Yoon Hi Greene, Deputy General Counsel and Senior Vice-President at the Federal Reserve Bank of New York, explained in such a matter that the first goal isn’t just determining a monetary penalty value, but instead, to look at the facts of the violation(s) in question, and consult the proper assessment guidelines.

Matthew Levine, Executive Deputy Superintendent for Enforcement at the New York State Department of Financial Services, added that the DFS considers a number of factors when assessing penalties, such as the violation itself, along with “prior history, senior management involvement, cooperation and reform effort and the financial resources of the entity.”

“Getting to the right number is a difficult thing,” Levine said.

Dugger also brought up the topic of how yardstick measurements for penalties have changed in the last 15 years and posed the question of whether they are an effective deterrent for corporate criminal misconduct.

“We’ve never been able to have good empirical data [on that subject] because it’s compounded by changes in corporate enforcement policy,” said Jennifer Arlen, Director of the Program on Corporate Compliance and Enforcement at the New York University School of Law.

Arlen added that there wasn’t much of said enforcement before 2006, but that deterrence can be shown if the sanctions are “done right” and ensure that crime “doesn’t pay.”

Arlen also feels that nothing about the penalty process works unless self-reporting was being induced among employees.

A related topic discussed at the panel was the concept of more coordination and structure regarding penalties handled by multiple regulatory agencies, including those outside the U.S.

“Traditionally, the Fed’s policies were concurrent, but they are now independent,” Greene said, naming other factors being considered in such circumstances as the different mandates involved, jurisdictional concerns, how systemic is the corporate entity, and whether they’re located entirely in the U.S. or elsewhere.

Stephen M. Cutler, Vice-Chair of JP Morgan Chase, spoke to Greene’s position, which he labeled as “indefensible.”

“Everything you said...doesn’t fundamentally determine sanctions for conduct. If we consider all of these factors, justice becomes a multiple of the numbers of regulators at the table, which I think is indefensible,” Cutler said.
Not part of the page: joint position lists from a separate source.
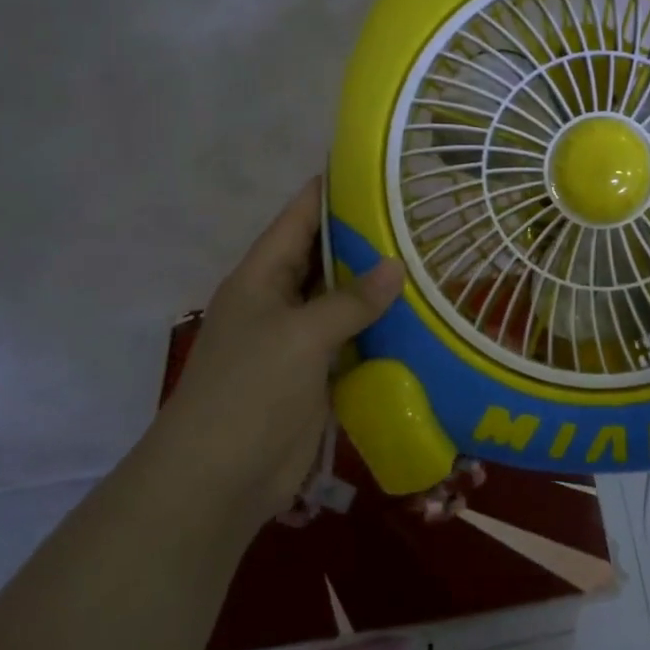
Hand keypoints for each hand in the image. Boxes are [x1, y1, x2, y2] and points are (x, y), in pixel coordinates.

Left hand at [165, 178, 404, 523]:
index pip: (300, 216)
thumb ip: (350, 301)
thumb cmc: (249, 392)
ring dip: (378, 286)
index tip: (379, 169)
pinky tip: (420, 318)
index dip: (334, 189)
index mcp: (262, 276)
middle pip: (326, 255)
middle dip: (367, 237)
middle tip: (422, 216)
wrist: (217, 481)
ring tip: (432, 260)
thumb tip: (398, 266)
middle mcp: (279, 299)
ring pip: (343, 299)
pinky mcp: (316, 373)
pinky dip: (380, 329)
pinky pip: (352, 339)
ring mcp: (298, 338)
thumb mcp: (300, 337)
Weissman expressed his view that he felt the panelists were “talking past each other” and said “explicit uniformity” of guidance in these matters was provided in manual rules from the U.S. Attorney’s Office.

Cutler posited hypothetically if an action featuring five regulatory agencies were consolidated before a single judge, that he believed “appropriate sanctions should be thought about in their totality.”
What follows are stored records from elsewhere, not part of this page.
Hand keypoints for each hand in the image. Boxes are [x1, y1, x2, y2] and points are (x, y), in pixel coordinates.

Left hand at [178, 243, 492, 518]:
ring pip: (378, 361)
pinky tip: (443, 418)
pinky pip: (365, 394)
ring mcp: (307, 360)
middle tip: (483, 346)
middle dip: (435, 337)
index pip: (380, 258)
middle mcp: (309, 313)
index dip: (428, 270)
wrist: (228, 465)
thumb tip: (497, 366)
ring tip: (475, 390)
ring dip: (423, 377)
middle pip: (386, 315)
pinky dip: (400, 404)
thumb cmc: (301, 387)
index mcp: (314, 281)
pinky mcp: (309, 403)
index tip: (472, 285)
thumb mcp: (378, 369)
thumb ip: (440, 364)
George Canellos, partner at Milbank Tweed Hadley & McCloy in New York City added sanctions from the DOJ and the Securities and Exchange Commission and through the Foreign Corrupt Practices Act (FCPA) were duplicative and often sanction the same conduct, something he termed “more the norm than the exception.”
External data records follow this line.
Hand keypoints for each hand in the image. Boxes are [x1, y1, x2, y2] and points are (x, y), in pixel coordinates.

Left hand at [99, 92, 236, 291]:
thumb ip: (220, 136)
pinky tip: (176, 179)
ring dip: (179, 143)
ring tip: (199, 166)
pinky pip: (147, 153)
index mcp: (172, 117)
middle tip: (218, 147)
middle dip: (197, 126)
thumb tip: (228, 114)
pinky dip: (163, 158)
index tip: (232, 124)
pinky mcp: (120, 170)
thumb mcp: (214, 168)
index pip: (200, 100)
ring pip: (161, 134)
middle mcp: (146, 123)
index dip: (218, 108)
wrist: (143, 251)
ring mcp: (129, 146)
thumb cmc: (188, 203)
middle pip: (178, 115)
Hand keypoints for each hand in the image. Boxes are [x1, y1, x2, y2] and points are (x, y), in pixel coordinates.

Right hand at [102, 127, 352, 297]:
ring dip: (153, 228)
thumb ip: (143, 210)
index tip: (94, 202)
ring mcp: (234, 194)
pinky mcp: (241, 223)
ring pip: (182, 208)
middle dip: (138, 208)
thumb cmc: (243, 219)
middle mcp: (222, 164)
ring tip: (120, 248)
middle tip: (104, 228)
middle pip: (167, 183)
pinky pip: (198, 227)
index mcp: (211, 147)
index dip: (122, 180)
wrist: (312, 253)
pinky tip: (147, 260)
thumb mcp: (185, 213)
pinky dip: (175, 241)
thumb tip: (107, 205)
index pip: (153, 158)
Dugger asked if there were any factors driving cooperation with regulatory agencies outside the country, to which Weissman responded the U.S. is ahead of the game in dealing with such cases and indicated it maintains a position of being “outward-facing to the rest of the world and willing to help.”

Canellos continued that it’s a common assumption in some of these cases that it’s normal to have five or six agencies regulating the same conduct, which he called “deleterious to the cause of justice” and something that creates competition between those agencies.

“In a [company’s] bonafide defense, they face the prospect of charges by the criminal [section of the] DOJ, then civil DOJ, three state regulators. There’s no res judicata, no possibility of defense and it affects leverage while producing a different result. At most, it should be one or two [regulators],” Canellos said.

Weissman contended with the amount of “rampant” corporate misconduct that occurs, the DOJ was pleased to have assistance from other agencies.

“Companies should be treated fairly, but it can’t be 10 percent [of corporate crime] that we’re prosecuting, let alone investigating. It’s great we have foreign regulators prosecuting. It’s not competitive as much as it is music to my ears. We are completely inundated. This isn’t such a limited pool of conduct that we’re fighting over it,” Weissman said.